The inhibitory activity of 2-(8-methyl-10,11-dihydro-11-oxodibenz[b,f]oxepin-2-yl) propionic acid (AD-1590) against prostaglandin (PG) generation in the rabbit brain was compared with that of indomethacin in vitro. AD-1590 inhibited PGE2 generation by hypothalamus microsomes at concentrations of 0.1 micrograms/ml or more, its IC50 value being 0.258 micrograms/ml.

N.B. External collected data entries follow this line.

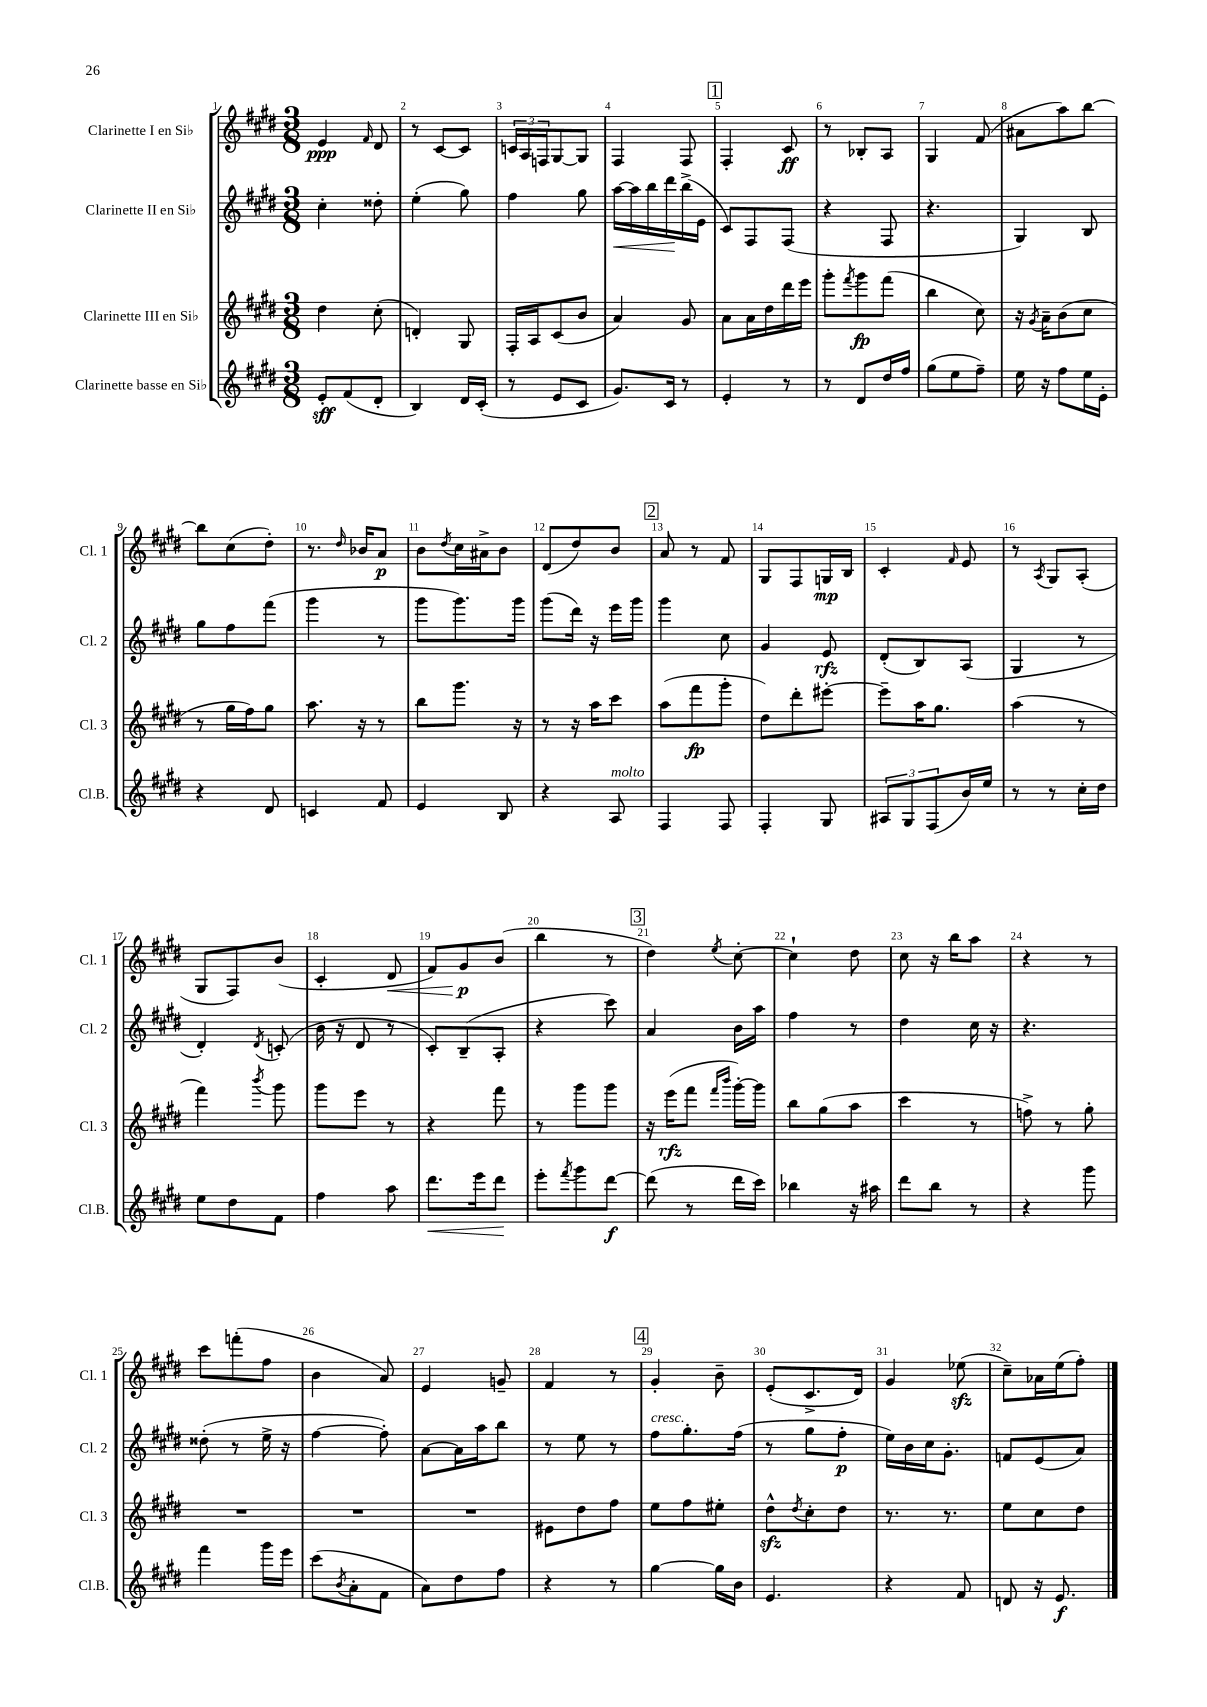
<<
\new StaffGroup <<
\new Staff = "s0" \with { instrumentName = "Clarinette I en Sib" shortInstrumentName = "Cl. 1" } {
    \clef treble \key e \major \numericTimeSignature \time 3/8
    e'4\ppp \grace { fis'16 } dis'8 |
    r8 cis'8~ cis'8 |
    \tuplet 3/2 { c'16 a16 f16 } gis8~ gis8 |
    fis4 fis8 |
    \mark \markup { \box "1" } fis4-. cis'8\ff |
    r8 bes8-. a8 |
    gis4 fis'8( |
    ais'8 a''8) b''8~ |
    b''8 cis''8( dis''8-.) |
    r8. \grace { dis''16 } bes'16 a'8\p |
    b'8 \acciaccatura { dis''8 } cis''16 ais'16-> b'8 |
    dis'8( dis''8) b'8 |
    \mark \markup { \box "2" } a'8 r8 fis'8 |
    gis8 fis8 g16\mp b16 |
    cis'4-. \grace { fis'16 } e'8 |
    r8 \acciaccatura { a8 } gis8 a8-.( |
    gis8 fis8) b'8( |
    cis'4-. dis'8\< |
    fis'8) gis'8\p\! b'8( |
    b''4 r8 |
    \mark \markup { \box "3" } dis''4) \acciaccatura { e''8 } cis''8~-. |
    cis''4-! dis''8 |
    cis''8 r16 b''16 a''8 |
    r4 r8 |
    cis'''8 f'''8-.( fis''8 |
    b'4 a'8) |
    e'4 g'8-- |
    fis'4 r8 |
    \mark \markup { \box "4" } gis'4-. b'8-- |
    e'8-.( cis'8.-> dis'16) |
    gis'4 ees''8\sfz( |
    cis''8--) aes'16 e''16( fis''8-.) \bar "|." |
}
\new Staff = "s1" \with { instrumentName = "Clarinette II en Sib" shortInstrumentName = "Cl. 2" } {
    \clef treble \key e \major \numericTimeSignature \time 3/8
    cis''4-. disis''8-. |
    e''4-.( gis''8) |
    fis''4 gis''8 |
    a''16~\< a''16 b''16 dis'''16\! b''16->( e'16 |
    \mark \markup { \box "1" } cis'8) fis8 fis8( |
    r4 fis8 |
    r4. |
    gis4) b8 |
    gis''8 fis''8 fis'''8( |
    gis'''4 r8 |
    gis'''8 gis'''8.) gis'''16 |
    gis'''8( dis'''16) r16 e'''16 gis'''16 |
    \mark \markup { \box "2" } gis'''4 cis''8 |
    gis'4 e'8\rfz |
    dis'8-.( b8) a8( |
    gis4 r8 |
    dis'4-.) \acciaccatura { dis'8 } c'8-.( |
    b'16 r16 dis'8 r8 |
    cis'8-.) b8--( a8-. |
    r4 cis'''8) |
    \mark \markup { \box "3" } a'4 b'16 a''16 |
    fis''4 r8 |
    dis''4 cis''16 r16 |
    r4. |
    disis''8-.( r8 e''16-> r16 |
    fis''4~ fis''8-.) |
    a'8~ a'16 a''16 b''8 |
    r8 e''8 r8 |
    \mark \markup { \box "4" } fis''8^\markup { \italic "cresc." } gis''8.-. fis''16( |
    r8 gis''8 fis''8-.\p |
    e''16) b'16 cis''16 gis'8.-. |
    f'8 e'8( a'8) \bar "|." |
}
\new Staff = "s2" \with { instrumentName = "Clarinette III en Sib" shortInstrumentName = "Cl. 3" } {
    \clef treble \key e \major \numericTimeSignature \time 3/8
    dis''4 cis''8-.( |
    d'4-.) gis8 |
    fis16-. a16 cis'8( b'8 |
    a'4) gis'8 |
    \mark \markup { \box "1" } a'8 a'16 dis''16 dis'''16 e'''16 |
    gis'''8-. \acciaccatura { fis'''8 } gis'''8\fp fis'''8( |
    b''4 cis''8) |
    r16 \acciaccatura { gis'8 } a'16-- b'8( cis''8 |
    r8 gis''16 fis''16) gis''8 |
    a''8. r16 r8 |
    b''8 gis'''8. r16 |
    r8 r16 a''16 cis'''8 |
    \mark \markup { \box "2" } a''8( fis'''8\fp gis'''8-. |
    dis''8) dis'''8-. eis'''8~-. |
    eis'''8-- a''16 gis''8. |
    a''4( r8 |
    fis'''4) \acciaccatura { b'''8 } gis'''8 |
    gis'''8 e'''8 r8 |
    r4 fis'''8 |
    r8 gis'''8 gis'''8 |
    \mark \markup { \box "3" } r16 e'''16\rfz( fis'''8 \grace { fis'''16 b'''16 } gis'''16~-.) gis'''16 |
    b''8 gis''8( a''8 |
    cis'''4 r8 |
    f''8->) r8 gis''8-. |
    R4. |
    R4. |
    R4. |
    eis'8 dis''8 fis''8 |
    \mark \markup { \box "4" } e''8 fis''8 eis''8-. |
    dis''8-^\sfz \acciaccatura { dis''8 } cis''8-. dis''8 |
    r8. r8. |
    e''8 cis''8 dis''8 \bar "|." |
}
\new Staff = "s3" \with { instrumentName = "Clarinette basse en Sib" shortInstrumentName = "Cl.B." } {
    \clef treble \key e \major \numericTimeSignature \time 3/8
    e'8-.\sff fis'8( dis'8-. |
    b4) dis'16 cis'16-.( |
    r8 e'8 cis'8 |
    gis'8.) cis'16 r8 |
    \mark \markup { \box "1" } e'4-. r8 |
    r8 dis'8 dis''16 fis''16 |
    gis''8( e''8 fis''8--) |
    e''16 r16 fis''8 e''16 e'16-. |
    r4 dis'8 |
    c'4 fis'8 |
    e'4 b8 |
    r4 a8^\markup { \italic "molto" } |
    \mark \markup { \box "2" } fis4 fis8 |
    fis4-. gis8 |
    \tuplet 3/2 { ais8 gis8 fis8( } b'16) e''16 |
    r8 r8 cis''16-. dis''16 |
    e''8 dis''8 fis'8 |
    fis''4 a''8 |
    dis'''8.\< e'''16 dis'''8\! |
    e'''8-. \acciaccatura { fis'''8 } gis'''8 dis'''8~\f |
    \mark \markup { \box "3" } dis'''8( r8 dis'''16 cis'''16) |
    bes''4 r16 ais''16 |
    dis'''8 b''8 r8 |
    r4 gis'''8 |
    fis'''4 gis'''16 e'''16 |
    cis'''8( \acciaccatura { b'8 } a'8-. fis'8 |
    a'8) dis''8 fis''8 |
    r4 r8 |
    \mark \markup { \box "4" } gis''4~ gis''16 b'16 |
    e'4. |
    r4 fis'8 |
    d'8 r16 e'8.\f \bar "|." |
}
>>
>>
\layout { \context { \Score \override BarNumber.break-visibility = ##(#f #t #t) barNumberVisibility = #all-bar-numbers-visible } }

On the other hand, PGE2 generation by cerebral cortex slices was suppressed by about 10 times lower concentrations of AD-1590 in comparison with that by hypothalamus microsomes; its IC50 value was 0.0292 micrograms/ml. The potency of AD-1590 was 3.4 and 2.6 times that of indomethacin in the hypothalamus microsomes and cerebral cortex slices, respectively. The inhibitory activity of AD-1590 against PGE2 generation by hypothalamus microsomes was similar to the result with renal medulla microsomes; the ratio of renal medulla to hypothalamus IC50 values of AD-1590 (0.496) was nearly equal to that of indomethacin (0.384) and aspirin (0.452). The present studies confirmed that AD-1590 inhibited PGE2 generation within the hypothalamic region. However, these results suggest that the inhibitory potency of AD-1590 against brain PG synthetase cannot explain the 20-50 times more potent antipyretic activity than that of indomethacin, previously reported. The mode of potent antipyretic action of AD-1590 is discussed.